Multiomics Insights into BMI-Related Intratumoral Microbiota in Gastric Cancer

Kang Liu ¹ Zhenchen Jiang ^2,3* Yubo Ma ¹ Ruihong Xia ¹ Yingsong Zheng ⁴ Kailai Yin ⁴ Chuhong Pang ⁴ Li Yuan ^3,5 Xiangdong Cheng ^2,3 Zhuo Liu ² Bo Zhang ^5* Shi Wang ^6*

• ¹ Second Clinical Medical School, Zhejiang Chinese Medical University, Hangzhou, Jiangsu Province, China
• ² Department of Gastric Surgery, Zhejiang Cancer Hospital, University of Chinese Academy of Sciences, Hangzhou, Zhejiang, China
• ³ Zhejiang Key Lab of Prevention, Diagnosis and Therapy of Upper Gastrointestinal Cancer, Zhejiang Cancer Hospital, Hangzhou, Zhejiang, China
• ⁴ Postgraduate training base Alliance of Wenzhou Medical University (Zhejiang Cancer Hospital), Hangzhou, Zhejiang, China
• ⁵ Department of Integrated Chinese and Western Medicine, Zhejiang Cancer Hospital, University of Chinese Academy of Sciences, Hangzhou, Jiangsu Province, China
• ⁶ Endoscopy division, Zhejiang Cancer Hospital, Hangzhou Institute of Medicine (HIM), Chinese Academy of Sciences, Hangzhou, Zhejiang, China

Body mass index (BMI) is considered an important factor in tumor prognosis, but its role in gastric cancer (GC) remains controversial.

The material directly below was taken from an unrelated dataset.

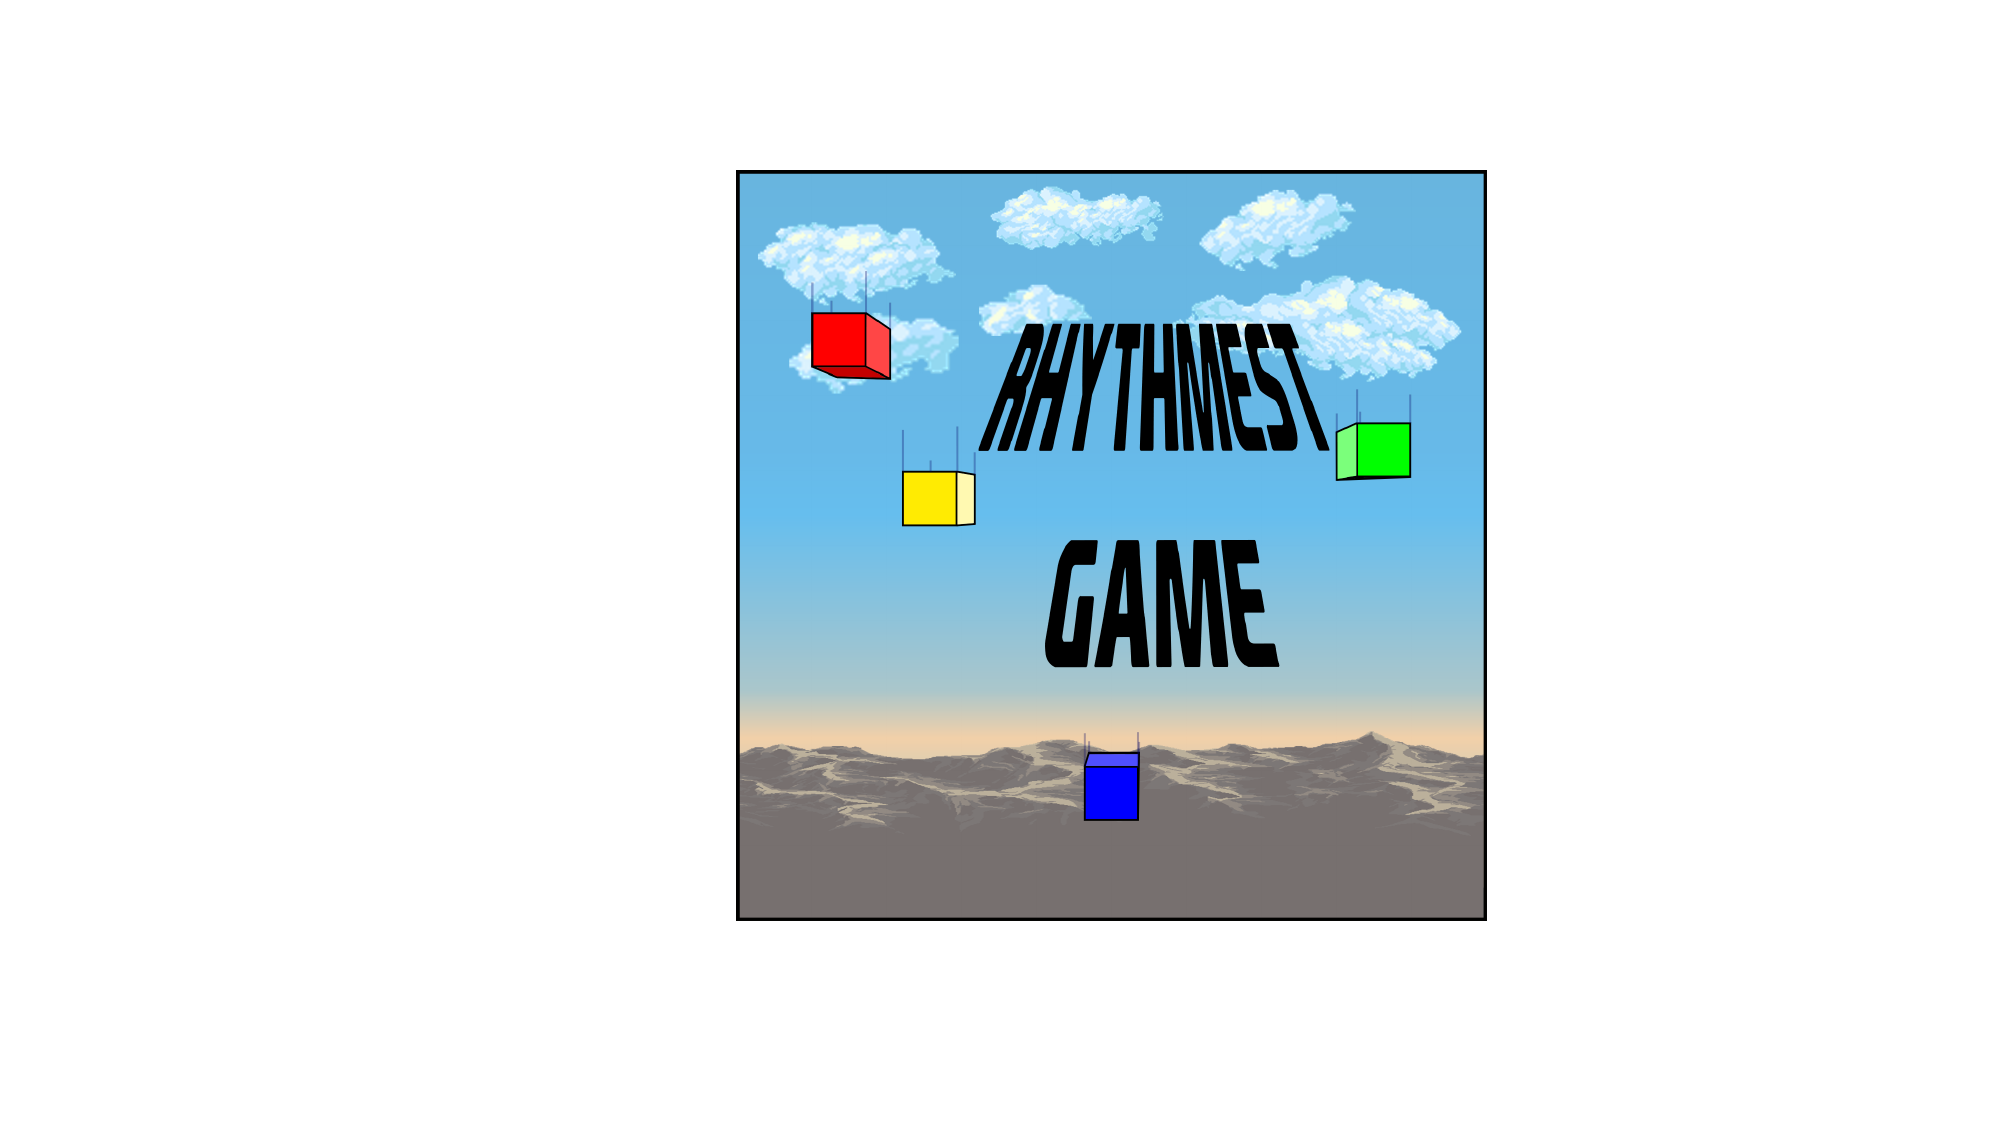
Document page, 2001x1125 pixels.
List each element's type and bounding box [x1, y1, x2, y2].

picture [735, 170, 1487, 921]
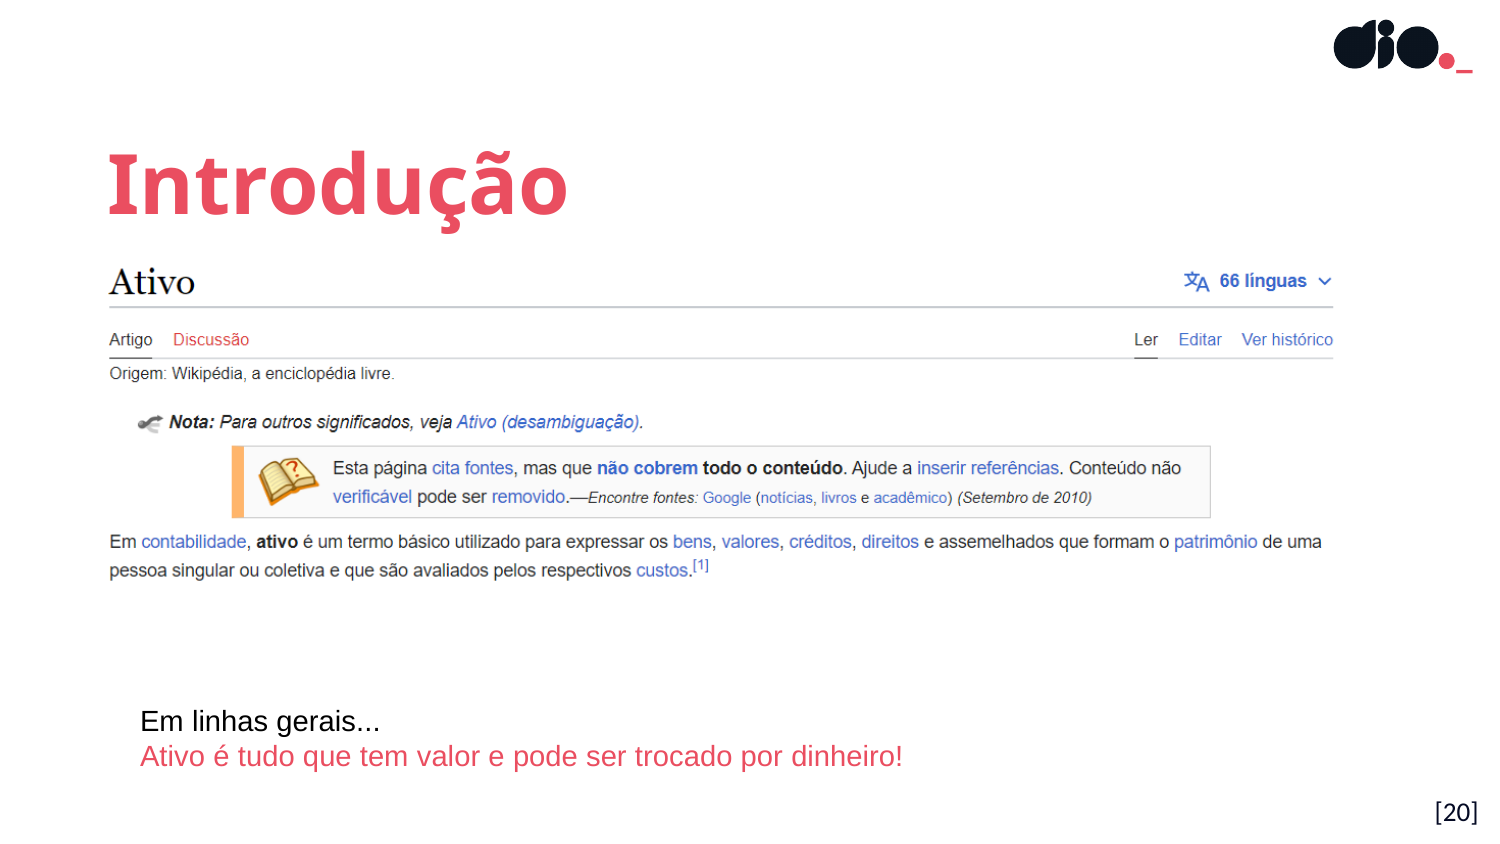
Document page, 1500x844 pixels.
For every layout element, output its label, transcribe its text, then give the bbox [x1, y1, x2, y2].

There is a lack of studies exploring the effect of BMI on gastric cancer from the perspective of intratumoral microbiota.This study aimed to compare and analyze the differences in and functions of intratumoral microbiota among GC patients with varying BMIs, aiming to ascertain whether specific microbial features are associated with prognosis in low-BMI(LBMI) gastric cancer patients.A retrospective analysis of the clinicopathological features and prognosis of 5567 patients with different BMIs were performed between January 2010 and December 2019. Tumor tissues from 189 GC patients were collected for 16S rRNA sequencing, 64 samples were selected for transcriptome sequencing, and 57 samples were selected for untargeted metabolomic analysis.Clinical cohort analysis revealed that GC patients with a low BMI presented poorer clinical and pathological characteristics than those with a nonlow-BMI(NLBMI). LBMI has as a significant independent risk factor for adverse prognosis, potentially exerting immunosuppressive effects on postoperative adjuvant chemotherapy. 16S rRNA sequencing revealed no significant differences in the alpha and beta diversity of the intratumoral microbiota between the two groups of GC patients. However, LEfSe analysis revealed 32 differential intratumoral microbiota between the LBMI and NLBMI groups. Notably, g_Abiotrophia was significantly enriched in the LBMI group.Further in-depth analysis indicated that genus Abiotrophia was inversely associated with eosinophils, P2RY12, and SCN4B genes, and positively linked withLGR6 in LBMI gastric cancer patients. Metabolomic assessments revealed that LBMI was positively associated with purine metabolites, specifically guanine and inosine diphosphate (IDP).In conclusion, LBMI is an independent risk factor for poor prognosis in gastric cancer patients and may have an inhibitory effect on postoperative adjuvant chemotherapy. Intratumor flora of gastric cancer patients with different BMI levels differed, with different immune cell infiltration and metabolic characteristics. g_Abiotrophia may promote gastric cancer development and progression by regulating eosinophils and purine metabolism pathway, which provides a new idea for precise treatment of gastric cancer.